After 5 years of being in a relationship that brought out the worse in both of us I am finally happy. I started dating a guy that i knew back in high school and we were friends and the moment he found out i was single he asked me on a date. We hit it off instantly. Now a couple of months have gone by and he has been so patient with my emotional constipation, such a good friend, and has showed me a whole new world. I thought relationships were something that kept you caged but in reality that was just a bad one. I have never felt so free even though we are dating. We finally had sex and after being raped in my sleep aNd when i had consensual sex it was painful and made me bleed because my ex never cared how bad he hurt me as long as he got off, i actually enjoyed sex with him.

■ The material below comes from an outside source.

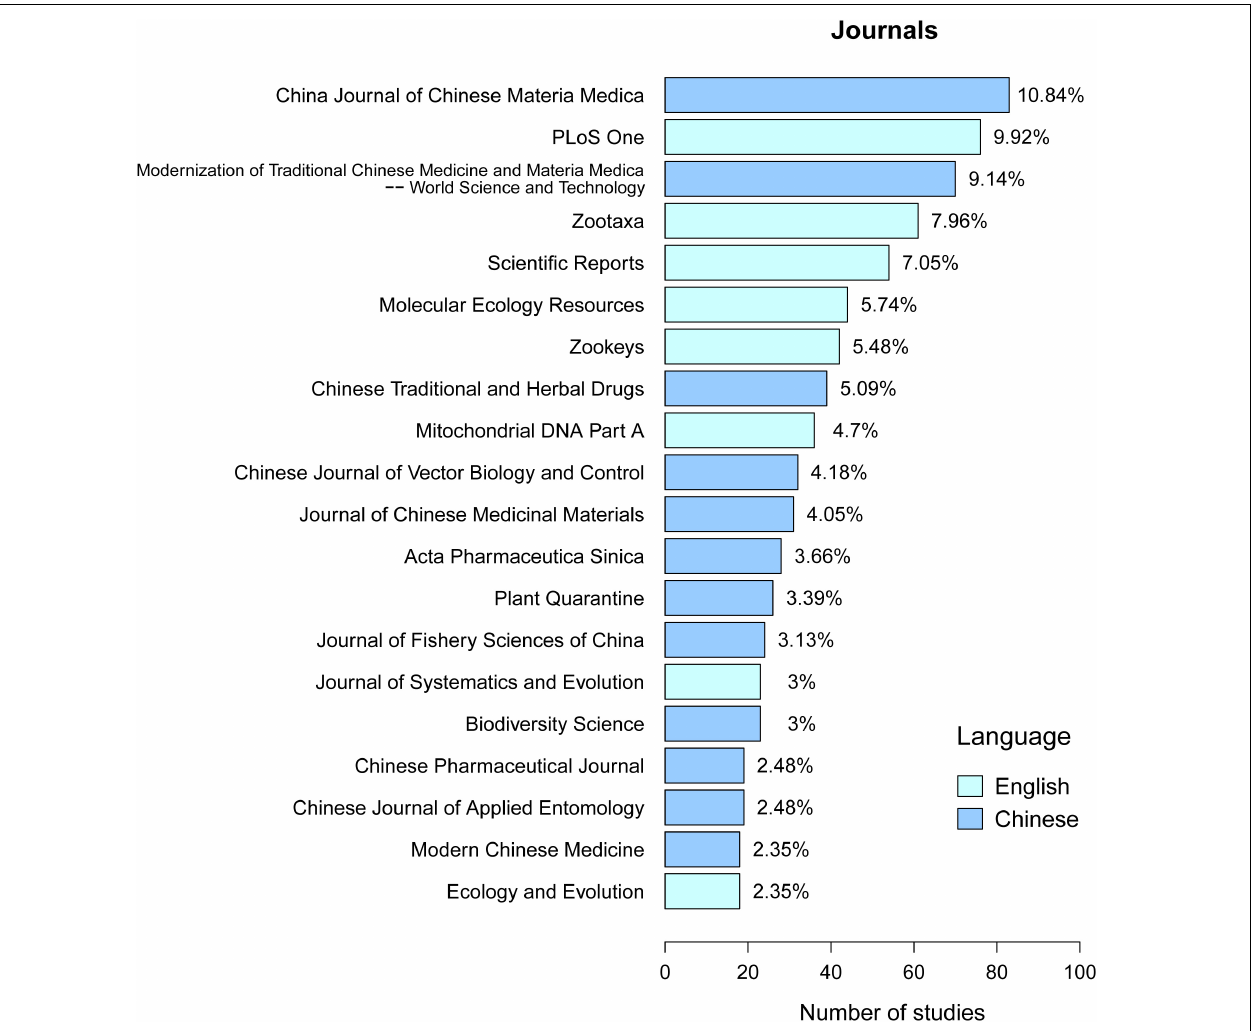
FIGURE 6 | Top 20 journals that published DNA barcoding studies contributed by Chinese scientists. The X axis represents the number of studies, and the Y axis represents journal names. Percentages represent the number of articles published by each journal as a percentage of the total number of the top 20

Before i had no idea why everyone liked sex but he is an amazing lover. He is so amazing and i just needed to gush. I can never do it with people in my life because i keep my emotions to myself but i feel safe here because i can add it anonymously. I am so pleased and content with this relationship. If you give the power to someone to make you happy you give them the power to make you miserable. He adds to my happiness. i can tell we are going to do well together he talks about future plans. I act like i dont care or i tell him dont get carried away but secretly i get giddy like a school girl when he talks about future plans or when he says things happen for a reason. I am so lucky he is supportive and attentive and he helps me get over things with my ex. Like there are positions that i use to hate it wasnt intimate at all but he made it. He is amazing and i am so glad our paths crossed again.